TASK BRIEF
Arrange the text lines of all the items below as a JSON list of strings, one string per line, skipping blank lines and leaving out the pictures.

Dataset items
--

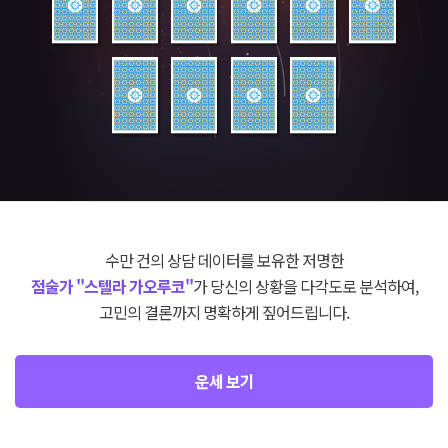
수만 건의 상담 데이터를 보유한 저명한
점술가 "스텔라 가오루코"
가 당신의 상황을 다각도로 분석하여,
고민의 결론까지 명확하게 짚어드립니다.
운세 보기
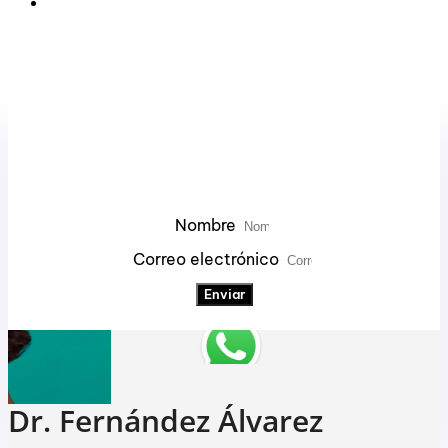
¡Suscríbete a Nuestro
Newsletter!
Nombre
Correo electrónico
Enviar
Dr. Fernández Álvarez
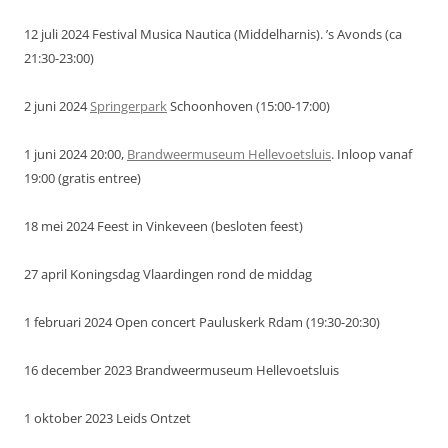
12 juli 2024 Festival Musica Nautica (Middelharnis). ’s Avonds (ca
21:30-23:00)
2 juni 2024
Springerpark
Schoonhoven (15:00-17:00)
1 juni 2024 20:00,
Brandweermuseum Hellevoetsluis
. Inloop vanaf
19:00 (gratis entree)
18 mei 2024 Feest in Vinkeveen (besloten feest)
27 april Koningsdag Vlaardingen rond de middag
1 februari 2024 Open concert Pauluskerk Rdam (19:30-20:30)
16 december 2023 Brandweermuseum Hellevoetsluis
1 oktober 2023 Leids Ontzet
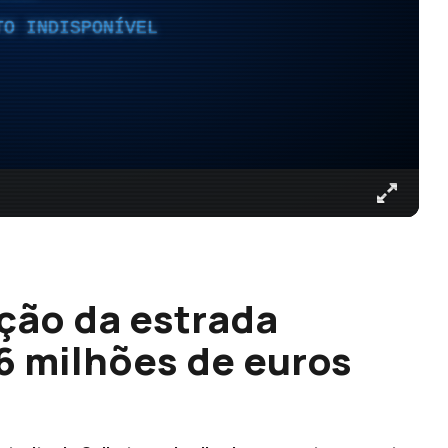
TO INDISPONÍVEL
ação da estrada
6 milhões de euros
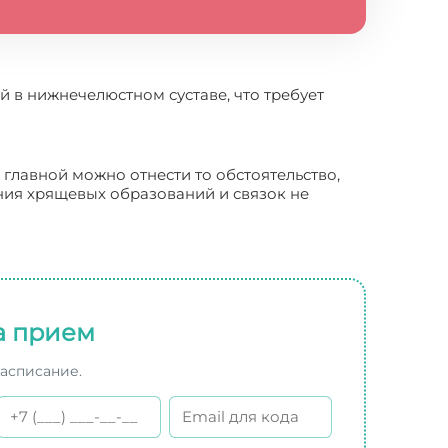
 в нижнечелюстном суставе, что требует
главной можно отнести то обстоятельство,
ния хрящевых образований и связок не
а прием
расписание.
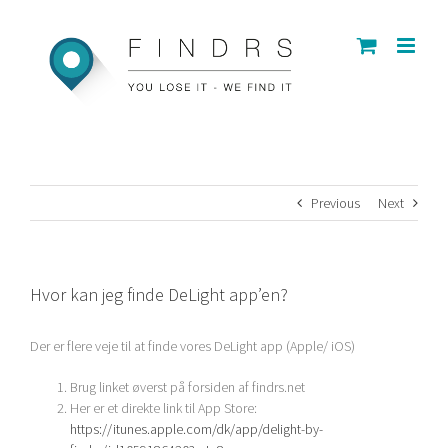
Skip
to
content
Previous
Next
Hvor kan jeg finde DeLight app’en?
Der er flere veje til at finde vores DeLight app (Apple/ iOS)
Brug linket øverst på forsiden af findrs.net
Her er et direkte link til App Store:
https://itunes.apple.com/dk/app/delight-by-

--

ANSWER BOX
[
  "수만 건의 상담 데이터를 보유한 저명한",
  "점술가 \"스텔라 가오루코\"",
  "가 당신의 상황을 다각도로 분석하여,",
  "고민의 결론까지 명확하게 짚어드립니다.",
  "운세 보기",
  "¡Suscríbete a Nuestro",
  "Newsletter!",
  "Nombre",
  "Correo electrónico",
  "Enviar",
  "Dr. Fernández Álvarez",
  "12 juli 2024 Festival Musica Nautica (Middelharnis). ’s Avonds (ca",
  "21:30-23:00)",
  "2 juni 2024",
  "Springerpark",
  "Schoonhoven (15:00-17:00)",
  "1 juni 2024 20:00,",
  "Brandweermuseum Hellevoetsluis",
  ". Inloop vanaf",
  "19:00 (gratis entree)",
  "18 mei 2024 Feest in Vinkeveen (besloten feest)",
  "27 april Koningsdag Vlaardingen rond de middag",
  "1 februari 2024 Open concert Pauluskerk Rdam (19:30-20:30)",
  "16 december 2023 Brandweermuseum Hellevoetsluis",
  "1 oktober 2023 Leids Ontzet",
  "TO INDISPONÍVEL",
  "ação da estrada",
  "6 milhões de euros",
  " в нижнечелюстном суставе, что требует",
  "главной можно отнести то обстоятельство,",
  "ния хрящевых образований и связок не",
  "а прием",
  "расписание.",
  "Skip",
  "to",
  "content",
  "Previous",
  "Next",
  "Hvor kan jeg finde DeLight app’en?",
  "Der er flere veje til at finde vores DeLight app (Apple/ iOS)",
  "Brug linket øverst på forsiden af findrs.net",
  "Her er et direkte link til App Store:",
  "https://itunes.apple.com/dk/app/delight-by-"
]